Problem statement:
Using the material that follows, identify and copy each line with the string "break".

*** Begin section ***

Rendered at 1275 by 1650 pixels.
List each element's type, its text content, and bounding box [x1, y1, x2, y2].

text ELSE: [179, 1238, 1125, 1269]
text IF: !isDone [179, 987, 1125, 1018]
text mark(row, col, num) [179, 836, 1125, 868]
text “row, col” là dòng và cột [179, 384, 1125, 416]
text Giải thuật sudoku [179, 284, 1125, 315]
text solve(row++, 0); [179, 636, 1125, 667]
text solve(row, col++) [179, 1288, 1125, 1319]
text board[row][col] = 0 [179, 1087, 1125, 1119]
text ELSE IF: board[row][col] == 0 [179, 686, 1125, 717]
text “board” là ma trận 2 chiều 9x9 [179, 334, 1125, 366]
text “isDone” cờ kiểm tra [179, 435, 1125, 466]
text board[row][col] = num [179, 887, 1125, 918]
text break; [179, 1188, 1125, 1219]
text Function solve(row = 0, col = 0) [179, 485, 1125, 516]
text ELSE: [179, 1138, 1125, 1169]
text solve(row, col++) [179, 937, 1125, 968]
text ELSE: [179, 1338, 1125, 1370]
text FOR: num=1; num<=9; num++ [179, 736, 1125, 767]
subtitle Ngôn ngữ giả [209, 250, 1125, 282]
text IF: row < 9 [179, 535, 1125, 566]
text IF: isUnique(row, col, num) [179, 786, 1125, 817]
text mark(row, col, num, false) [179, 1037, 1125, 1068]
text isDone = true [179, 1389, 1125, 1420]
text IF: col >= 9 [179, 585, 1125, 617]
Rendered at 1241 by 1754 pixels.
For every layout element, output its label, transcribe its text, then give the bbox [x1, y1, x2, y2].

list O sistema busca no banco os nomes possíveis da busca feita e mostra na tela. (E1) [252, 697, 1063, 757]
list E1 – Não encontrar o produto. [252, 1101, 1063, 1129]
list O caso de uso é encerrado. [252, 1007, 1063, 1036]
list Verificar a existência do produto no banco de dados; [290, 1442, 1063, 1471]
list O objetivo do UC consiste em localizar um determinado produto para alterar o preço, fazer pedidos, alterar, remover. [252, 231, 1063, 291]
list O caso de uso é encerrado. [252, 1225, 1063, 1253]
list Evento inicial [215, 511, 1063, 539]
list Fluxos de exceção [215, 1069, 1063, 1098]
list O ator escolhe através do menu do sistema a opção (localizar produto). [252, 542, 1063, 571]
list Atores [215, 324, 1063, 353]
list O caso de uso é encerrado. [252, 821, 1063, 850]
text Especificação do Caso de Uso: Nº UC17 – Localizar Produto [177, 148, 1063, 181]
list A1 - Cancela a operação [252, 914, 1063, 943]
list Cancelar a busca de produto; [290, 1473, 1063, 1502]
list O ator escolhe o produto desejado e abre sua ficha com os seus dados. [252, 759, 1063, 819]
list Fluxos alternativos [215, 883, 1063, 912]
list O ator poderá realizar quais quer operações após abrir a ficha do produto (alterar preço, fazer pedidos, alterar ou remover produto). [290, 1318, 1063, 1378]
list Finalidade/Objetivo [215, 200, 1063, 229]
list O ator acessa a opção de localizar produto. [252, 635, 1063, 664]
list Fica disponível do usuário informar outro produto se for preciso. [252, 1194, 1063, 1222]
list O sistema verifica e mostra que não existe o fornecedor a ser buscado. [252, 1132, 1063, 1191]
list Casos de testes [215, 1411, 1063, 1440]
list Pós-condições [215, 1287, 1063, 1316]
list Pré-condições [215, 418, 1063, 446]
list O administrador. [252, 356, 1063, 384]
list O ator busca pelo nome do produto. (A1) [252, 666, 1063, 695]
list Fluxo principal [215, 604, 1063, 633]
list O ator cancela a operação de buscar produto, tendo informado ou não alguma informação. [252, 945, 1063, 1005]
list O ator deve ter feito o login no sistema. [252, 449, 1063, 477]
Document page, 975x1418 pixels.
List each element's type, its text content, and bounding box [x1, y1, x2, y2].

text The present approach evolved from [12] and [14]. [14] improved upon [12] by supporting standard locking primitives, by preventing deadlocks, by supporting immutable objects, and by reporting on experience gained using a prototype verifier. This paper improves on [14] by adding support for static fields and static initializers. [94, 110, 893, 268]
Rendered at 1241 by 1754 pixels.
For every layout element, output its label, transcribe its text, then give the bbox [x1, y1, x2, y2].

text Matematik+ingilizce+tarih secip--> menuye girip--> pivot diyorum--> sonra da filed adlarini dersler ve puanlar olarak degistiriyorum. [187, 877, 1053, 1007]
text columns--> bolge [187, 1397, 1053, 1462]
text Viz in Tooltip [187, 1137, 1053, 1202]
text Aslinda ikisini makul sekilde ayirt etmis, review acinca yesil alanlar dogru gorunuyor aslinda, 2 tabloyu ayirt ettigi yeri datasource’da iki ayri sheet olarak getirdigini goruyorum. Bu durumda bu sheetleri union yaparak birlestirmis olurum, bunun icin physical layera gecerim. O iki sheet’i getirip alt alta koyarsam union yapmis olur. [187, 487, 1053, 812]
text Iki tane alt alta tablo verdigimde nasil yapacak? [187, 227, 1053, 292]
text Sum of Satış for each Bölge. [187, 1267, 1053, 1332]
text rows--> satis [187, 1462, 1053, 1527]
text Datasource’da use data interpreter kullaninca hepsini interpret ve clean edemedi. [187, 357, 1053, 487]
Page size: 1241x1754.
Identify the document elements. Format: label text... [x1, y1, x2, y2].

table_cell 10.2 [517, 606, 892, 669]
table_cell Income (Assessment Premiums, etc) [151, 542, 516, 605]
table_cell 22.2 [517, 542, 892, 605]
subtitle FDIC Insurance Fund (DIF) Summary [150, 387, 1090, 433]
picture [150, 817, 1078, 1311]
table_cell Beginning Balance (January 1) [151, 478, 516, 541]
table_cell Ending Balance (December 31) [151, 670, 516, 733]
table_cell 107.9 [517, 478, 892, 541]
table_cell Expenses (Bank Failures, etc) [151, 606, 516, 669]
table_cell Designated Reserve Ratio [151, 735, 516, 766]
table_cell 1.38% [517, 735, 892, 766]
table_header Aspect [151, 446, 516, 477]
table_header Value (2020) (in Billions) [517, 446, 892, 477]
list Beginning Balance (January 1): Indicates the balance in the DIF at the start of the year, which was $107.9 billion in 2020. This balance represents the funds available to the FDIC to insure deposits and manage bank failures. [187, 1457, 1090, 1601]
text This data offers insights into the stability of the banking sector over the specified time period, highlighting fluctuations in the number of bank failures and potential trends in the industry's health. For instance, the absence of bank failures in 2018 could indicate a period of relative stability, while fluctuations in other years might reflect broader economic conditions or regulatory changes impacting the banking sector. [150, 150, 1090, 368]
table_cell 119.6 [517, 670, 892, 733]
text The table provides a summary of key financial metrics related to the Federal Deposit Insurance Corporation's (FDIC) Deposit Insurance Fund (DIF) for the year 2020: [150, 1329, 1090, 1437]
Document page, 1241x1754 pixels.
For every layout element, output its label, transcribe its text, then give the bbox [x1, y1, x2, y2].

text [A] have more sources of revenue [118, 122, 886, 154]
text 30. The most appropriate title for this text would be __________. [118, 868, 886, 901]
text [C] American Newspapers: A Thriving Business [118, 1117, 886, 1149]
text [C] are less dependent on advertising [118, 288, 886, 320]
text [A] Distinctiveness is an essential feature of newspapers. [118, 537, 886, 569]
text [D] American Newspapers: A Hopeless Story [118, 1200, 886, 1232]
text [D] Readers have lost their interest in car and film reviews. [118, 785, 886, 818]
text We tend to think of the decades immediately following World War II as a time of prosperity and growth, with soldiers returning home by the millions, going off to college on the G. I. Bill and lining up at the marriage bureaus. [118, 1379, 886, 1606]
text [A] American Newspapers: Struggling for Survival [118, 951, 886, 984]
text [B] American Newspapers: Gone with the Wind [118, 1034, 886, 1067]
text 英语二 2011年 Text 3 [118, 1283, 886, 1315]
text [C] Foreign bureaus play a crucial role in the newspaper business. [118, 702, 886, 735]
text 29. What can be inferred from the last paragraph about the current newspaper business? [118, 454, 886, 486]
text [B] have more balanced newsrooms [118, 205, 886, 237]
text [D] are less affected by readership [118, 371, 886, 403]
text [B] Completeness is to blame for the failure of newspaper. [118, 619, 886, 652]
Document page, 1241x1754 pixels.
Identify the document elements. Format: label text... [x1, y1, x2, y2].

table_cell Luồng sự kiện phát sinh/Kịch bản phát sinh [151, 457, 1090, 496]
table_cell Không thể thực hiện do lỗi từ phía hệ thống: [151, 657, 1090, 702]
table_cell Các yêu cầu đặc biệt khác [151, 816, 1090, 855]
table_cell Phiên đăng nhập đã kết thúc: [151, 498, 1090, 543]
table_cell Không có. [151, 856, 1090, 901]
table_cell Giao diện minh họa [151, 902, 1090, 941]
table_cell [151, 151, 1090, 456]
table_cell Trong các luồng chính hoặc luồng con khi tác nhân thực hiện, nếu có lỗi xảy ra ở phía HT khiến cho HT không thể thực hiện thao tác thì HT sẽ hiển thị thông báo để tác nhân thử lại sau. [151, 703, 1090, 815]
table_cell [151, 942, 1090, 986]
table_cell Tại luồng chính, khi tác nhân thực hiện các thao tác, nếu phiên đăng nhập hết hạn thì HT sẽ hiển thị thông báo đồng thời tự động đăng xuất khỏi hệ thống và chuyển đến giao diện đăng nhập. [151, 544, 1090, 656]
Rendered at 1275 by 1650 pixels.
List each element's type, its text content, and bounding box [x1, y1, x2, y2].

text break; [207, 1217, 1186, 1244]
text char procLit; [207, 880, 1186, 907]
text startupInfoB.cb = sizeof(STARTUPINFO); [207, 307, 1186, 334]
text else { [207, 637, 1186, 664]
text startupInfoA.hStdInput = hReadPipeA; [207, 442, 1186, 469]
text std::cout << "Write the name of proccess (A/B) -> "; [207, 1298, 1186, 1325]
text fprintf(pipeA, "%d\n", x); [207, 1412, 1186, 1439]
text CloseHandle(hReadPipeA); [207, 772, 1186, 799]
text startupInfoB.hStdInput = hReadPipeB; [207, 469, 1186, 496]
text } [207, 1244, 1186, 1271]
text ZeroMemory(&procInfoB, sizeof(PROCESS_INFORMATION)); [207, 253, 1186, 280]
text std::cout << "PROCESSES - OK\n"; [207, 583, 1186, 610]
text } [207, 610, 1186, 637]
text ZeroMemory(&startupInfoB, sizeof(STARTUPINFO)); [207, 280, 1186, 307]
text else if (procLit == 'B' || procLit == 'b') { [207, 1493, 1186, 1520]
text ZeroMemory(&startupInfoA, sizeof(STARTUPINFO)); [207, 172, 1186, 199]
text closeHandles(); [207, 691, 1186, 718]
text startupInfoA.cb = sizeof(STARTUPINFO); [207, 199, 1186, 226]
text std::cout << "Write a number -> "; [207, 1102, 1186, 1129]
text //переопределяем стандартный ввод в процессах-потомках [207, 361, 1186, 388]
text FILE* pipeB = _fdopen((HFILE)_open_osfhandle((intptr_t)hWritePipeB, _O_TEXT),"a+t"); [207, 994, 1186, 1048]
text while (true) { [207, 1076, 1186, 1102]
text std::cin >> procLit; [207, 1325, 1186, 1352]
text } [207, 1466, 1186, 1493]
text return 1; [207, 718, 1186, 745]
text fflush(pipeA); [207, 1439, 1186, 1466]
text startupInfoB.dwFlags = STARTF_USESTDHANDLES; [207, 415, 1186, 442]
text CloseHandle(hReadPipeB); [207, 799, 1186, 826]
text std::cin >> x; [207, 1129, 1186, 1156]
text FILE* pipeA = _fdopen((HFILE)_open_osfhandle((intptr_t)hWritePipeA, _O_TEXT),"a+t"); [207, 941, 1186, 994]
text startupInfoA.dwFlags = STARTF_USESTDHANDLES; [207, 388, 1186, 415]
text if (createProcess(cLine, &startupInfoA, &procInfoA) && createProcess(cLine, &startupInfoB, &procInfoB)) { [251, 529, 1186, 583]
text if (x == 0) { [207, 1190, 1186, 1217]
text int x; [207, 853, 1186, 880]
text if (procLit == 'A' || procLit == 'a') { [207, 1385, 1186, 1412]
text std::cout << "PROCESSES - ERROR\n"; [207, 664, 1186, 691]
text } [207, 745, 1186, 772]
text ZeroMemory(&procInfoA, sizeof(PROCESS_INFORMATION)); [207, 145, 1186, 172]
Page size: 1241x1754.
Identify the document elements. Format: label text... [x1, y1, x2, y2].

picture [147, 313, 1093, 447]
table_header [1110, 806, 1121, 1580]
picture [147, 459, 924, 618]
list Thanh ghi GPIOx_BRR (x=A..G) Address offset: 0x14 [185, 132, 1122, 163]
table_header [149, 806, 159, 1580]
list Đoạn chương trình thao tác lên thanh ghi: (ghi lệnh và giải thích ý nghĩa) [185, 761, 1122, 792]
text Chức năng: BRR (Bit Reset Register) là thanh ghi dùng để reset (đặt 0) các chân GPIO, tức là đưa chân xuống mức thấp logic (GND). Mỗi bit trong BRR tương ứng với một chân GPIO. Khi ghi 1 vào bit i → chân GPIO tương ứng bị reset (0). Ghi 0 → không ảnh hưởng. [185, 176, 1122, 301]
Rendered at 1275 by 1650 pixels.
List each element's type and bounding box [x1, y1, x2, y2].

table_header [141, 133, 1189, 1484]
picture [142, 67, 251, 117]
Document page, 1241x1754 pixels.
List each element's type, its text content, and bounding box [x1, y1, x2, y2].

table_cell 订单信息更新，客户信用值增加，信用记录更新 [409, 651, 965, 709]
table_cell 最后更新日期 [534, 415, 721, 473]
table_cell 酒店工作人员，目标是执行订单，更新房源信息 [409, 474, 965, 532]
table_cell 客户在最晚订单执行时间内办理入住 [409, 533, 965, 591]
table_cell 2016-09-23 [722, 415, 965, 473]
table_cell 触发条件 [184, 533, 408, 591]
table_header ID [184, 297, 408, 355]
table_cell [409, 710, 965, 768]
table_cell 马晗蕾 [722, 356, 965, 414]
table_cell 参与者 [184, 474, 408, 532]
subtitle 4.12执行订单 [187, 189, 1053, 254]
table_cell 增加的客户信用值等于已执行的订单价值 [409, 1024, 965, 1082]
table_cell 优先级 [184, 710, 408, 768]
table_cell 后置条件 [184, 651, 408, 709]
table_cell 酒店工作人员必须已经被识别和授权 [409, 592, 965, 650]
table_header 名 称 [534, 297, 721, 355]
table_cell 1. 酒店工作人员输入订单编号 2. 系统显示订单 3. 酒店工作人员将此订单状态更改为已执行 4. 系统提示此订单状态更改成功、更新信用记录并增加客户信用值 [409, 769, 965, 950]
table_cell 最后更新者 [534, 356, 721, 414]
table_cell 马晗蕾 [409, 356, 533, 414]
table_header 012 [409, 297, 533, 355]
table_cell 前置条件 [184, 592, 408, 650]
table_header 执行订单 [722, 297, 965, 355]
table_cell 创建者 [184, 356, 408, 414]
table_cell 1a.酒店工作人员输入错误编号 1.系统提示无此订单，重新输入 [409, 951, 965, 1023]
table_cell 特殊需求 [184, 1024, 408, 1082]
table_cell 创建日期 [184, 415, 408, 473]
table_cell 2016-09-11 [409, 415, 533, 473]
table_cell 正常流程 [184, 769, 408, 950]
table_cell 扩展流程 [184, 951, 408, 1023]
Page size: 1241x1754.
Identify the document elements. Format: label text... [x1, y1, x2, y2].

*** End section ***

Result of this task:
text break; [179, 1188, 1125, 1219]
text break; [207, 1217, 1186, 1244]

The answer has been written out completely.